The key ingredient for a winning annual report

Executive input is essential to a successful annual report. While organizations often wait to engage senior leaders until there’s something concrete to show them, involving the executive team early helps ensure an efficient process with fewer hiccups.

Strategy should always lead creative.
Annuals don’t just tell any story — they demonstrate that an organization knows its purpose, makes good plans and can execute effectively. Senior leaders are in the best position to lay out what the strategic story should be, connecting the dots between last year’s achievements and next year’s goals. It’s important to respect that their time comes at a premium. An exploratory conversation can be brisk and brief and still yield all the themes and highlights needed for writing and design to proceed confidently.

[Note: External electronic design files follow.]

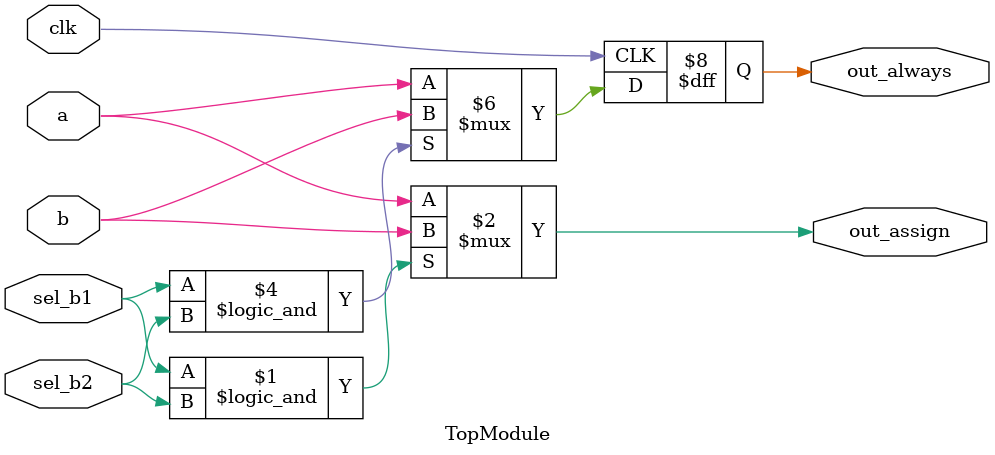
<source format=sv>

module TopModule (
  input a,
  input b,
  input sel_b1,
  input sel_b2,
  output out_assign,
  output reg out_always,
  input clk // added clock signal to the module interface
);

// Assign statement implementation
assign out_assign = (sel_b1 && sel_b2) ? b : a;

// Always block implementation
always @(posedge clk)
begin
  if (sel_b1 && sel_b2)
    out_always <= b;
  else
    out_always <= a;
end

endmodule

// VERILOG-EVAL: errant inclusion of module definition

</source>
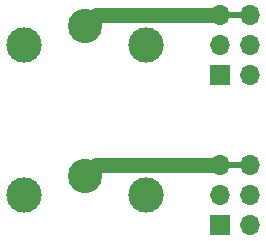
<source format=gbl>
G04 #@! TF.GenerationSoftware,KiCad,Pcbnew,(5.1.2-1)-1*
G04 #@! TF.CreationDate,2020-04-21T23:13:36-04:00*
G04 #@! TF.ProjectId,rca_breadboard_adapter,7263615f-6272-4656-9164-626f6172645f,rev?*
G04 #@! TF.SameCoordinates,Original*
G04 #@! TF.FileFunction,Copper,L2,Bot*
G04 #@! TF.FilePolarity,Positive*
%FSLAX46Y46*%
G04 Gerber Fmt 4.6, Leading zero omitted, Abs format (unit mm)*
G04 Created by KiCad (PCBNEW (5.1.2-1)-1) date 2020-04-21 23:13:36*
%MOMM*%
%LPD*%
G04 APERTURE LIST*
%ADD10C,2.900000*%
%ADD11C,3.000000*%
%ADD12R,1.700000X1.700000*%
%ADD13O,1.700000X1.700000*%
%ADD14C,0.508000*%
%ADD15C,0.250000*%
%ADD16C,1.270000*%
G04 APERTURE END LIST*
D10*
X147320000Y-50470000D03*
D11*
X142170000Y-52070000D03*
X152470000Y-52070000D03*
D10*
X147320000Y-63170000D03*
D11*
X142170000Y-64770000D03*
X152470000Y-64770000D03*
D12*
X158750000Y-54610000D03*
D13*
X161290000Y-54610000D03*
X158750000Y-52070000D03*
X161290000Y-52070000D03*
X158750000Y-49530000D03*
X161290000Y-49530000D03*
X161290000Y-62230000D03*
X158750000Y-62230000D03*
X161290000Y-64770000D03*
X158750000Y-64770000D03*
X161290000Y-67310000D03*
D12*
X158750000Y-67310000D03*
D14*
X161290000Y-49530000D02*
X158750000Y-49530000D01*
D15*
X148260000Y-49530000D02*
X147320000Y-50470000D01*
D16*
X158750000Y-49530000D02*
X148260000Y-49530000D01*
D14*
X161290000Y-62230000D02*
X158750000Y-62230000D01*
D15*
X148260000Y-62230000D02*
X147320000Y-63170000D01*
D16*
X158750000Y-62230000D02*
X148260000Y-62230000D01*
M02*

</source>
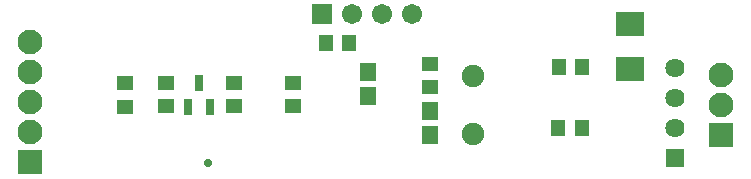
<source format=gbs>
G04*
G04 #@! TF.GenerationSoftware,Altium Limited,Altium Designer,20.1.8 (145)*
G04*
G04 Layer_Color=16711935*
%FSLAX25Y25*%
%MOIN*%
G70*
G04*
G04 #@! TF.SameCoordinates,ADFB47FA-FD8B-4379-A6DC-C8A90555AE01*
G04*
G04*
G04 #@! TF.FilePolarity,Negative*
G04*
G01*
G75*
%ADD23R,0.04859X0.05821*%
%ADD24R,0.05715X0.05951*%
%ADD27C,0.08268*%
%ADD28R,0.08268X0.08268*%
%ADD29C,0.07487*%
%ADD30C,0.06706*%
%ADD31R,0.06706X0.06706*%
%ADD32C,0.06400*%
%ADD33R,0.06400X0.06400*%
%ADD34C,0.02800*%
%ADD50R,0.03156X0.05321*%
%ADD51R,0.09754X0.07880*%
%ADD52R,0.05821X0.04859*%
D23*
X694137Y333200D02*
D03*
X686263D02*
D03*
X771737Y304800D02*
D03*
X763863D02*
D03*
X771837Y325300D02*
D03*
X763963D02*
D03*
D24*
X721159Y302554D02*
D03*
Y310428D02*
D03*
X700500Y315663D02*
D03*
Y323537D02*
D03*
D27*
X818100Y322500D02*
D03*
Y312500D02*
D03*
X587800Y333475D02*
D03*
Y323475D02*
D03*
Y313475D02*
D03*
Y303475D02*
D03*
D28*
X818100Y302500D02*
D03*
X587800Y293475D02*
D03*
D29*
X735200Y322106D02*
D03*
Y302894D02*
D03*
D30*
X715000Y342900D02*
D03*
X705000D02*
D03*
X695000D02*
D03*
D31*
X685000D02*
D03*
D32*
X802800Y324900D02*
D03*
Y314900D02*
D03*
Y304900D02*
D03*
D33*
Y294900D02*
D03*
D34*
X646904Y293221D02*
D03*
D50*
X647740Y312026D02*
D03*
X640260D02*
D03*
X644000Y319900D02*
D03*
D51*
X787700Y324550D02*
D03*
Y339500D02*
D03*
D52*
X633100Y319974D02*
D03*
Y312100D02*
D03*
X675512D02*
D03*
Y319974D02*
D03*
X721106Y326402D02*
D03*
Y318528D02*
D03*
X619411Y319933D02*
D03*
Y312059D02*
D03*
X655600Y312100D02*
D03*
Y319974D02*
D03*
M02*

</source>
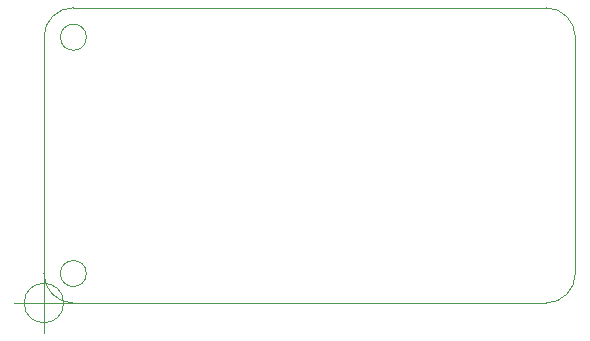
<source format=gm1>
G04 #@! TF.GenerationSoftware,KiCad,Pcbnew,(5.1.10)-1*
G04 #@! TF.CreationDate,2021-09-05T18:13:48+09:00*
G04 #@! TF.ProjectId,CellBalancing_BQ77915_5S,43656c6c-4261-46c6-916e-63696e675f42,rev?*
G04 #@! TF.SameCoordinates,Original*
G04 #@! TF.FileFunction,Profile,NP*
%FSLAX46Y46*%
G04 Gerber Fmt 4.6, Leading zero omitted, Abs format (unit mm)*
G04 Created by KiCad (PCBNEW (5.1.10)-1) date 2021-09-05 18:13:48*
%MOMM*%
%LPD*%
G01*
G04 APERTURE LIST*
G04 #@! TA.AperFunction,Profile*
%ADD10C,0.050000*%
G04 #@! TD*
G04 APERTURE END LIST*
D10*
X112666666Y-119000000D02*
G75*
G03*
X112666666Y-119000000I-1666666J0D01*
G01*
X108500000Y-119000000D02*
X113500000Y-119000000D01*
X111000000Y-116500000D02*
X111000000Y-121500000D01*
X156000000Y-116500000D02*
G75*
G02*
X153500000Y-119000000I-2500000J0D01*
G01*
X153500000Y-94000000D02*
G75*
G02*
X156000000Y-96500000I0J-2500000D01*
G01*
X113500000Y-119000000D02*
G75*
G02*
X111000000Y-116500000I0J2500000D01*
G01*
X111000000Y-96500000D02*
G75*
G02*
X113500000Y-94000000I2500000J0D01*
G01*
X114600000Y-116500000D02*
G75*
G03*
X114600000Y-116500000I-1100000J0D01*
G01*
X114600000Y-96500000D02*
G75*
G03*
X114600000Y-96500000I-1100000J0D01*
G01*
X153500000Y-94000000D02*
X113500000Y-94000000D01*
X156000000Y-116500000D02*
X156000000Y-96500000D01*
X113500000Y-119000000D02*
X153500000Y-119000000D01*
X111000000Y-96500000D02*
X111000000Y-116500000D01*
M02*

</source>
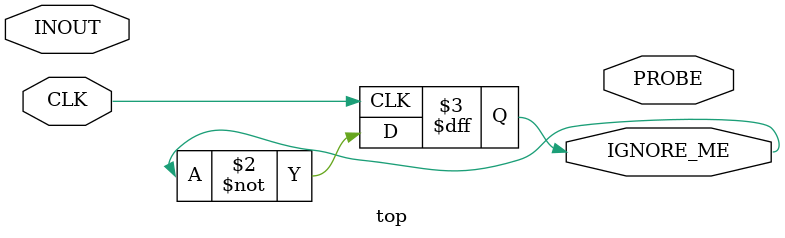
<source format=v>
module top(
    input CLK,
    output reg IGNORE_ME,

    inout INOUT,
    output reg PROBE
);

always @(posedge CLK)
    IGNORE_ME <= ~IGNORE_ME; // Pretend to do work (silence warning).

// <<< Variations go here! >>>
`ifdef CONST_INOUT
assign INOUT= 'b1;
`elsif CONST_CLK_ASSIGN
assign INOUT = 'b1;

always @(posedge CLK)
    PROBE <= INOUT;
`elsif CONST_ASSIGN
assign INOUT = 'b1;

assign PROBE = INOUT;
`elsif DYN_INOUT
assign INOUT = CLK ? 'bz : 'b0;
`elsif DYN_CLK_ASSIGN
assign INOUT = CLK ? 'bz : 'b0;

always @(posedge CLK)
    PROBE <= INOUT;
`elsif DYN_ASSIGN
assign INOUT = CLK ? 'bz : 'b0;

assign PROBE = INOUT;
`elsif CIRCULAR_INOUT
assign INOUT = INOUT ? 'bz : 'b0;
`elsif CIRCULAR_ASSIGN
assign INOUT = INOUT ? 'bz : 'b0;

assign PROBE = INOUT;
`endif

endmodule

</source>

Third-party facilitation helps.
Being asked questions from a fresh perspective can lead executives to consider their answers in a new light — resulting in a fresh, authentic story that’s specific to the organization, and helping avoid the creative clichés that often bog down strategically unfocused reports.

Avoid do-overs.
While communications directors often feel pressure to own the story of the year, their real role is to deliver a strategically on-target product. That’s all the more reason to gather the right inputs at the start. Whether simple or high creative, early executive input helps avoid costly and time-consuming changes in direction once work is underway.

The annual report is an organization’s opportunity to tell a compelling strategic story — and that starts with perspective from the top.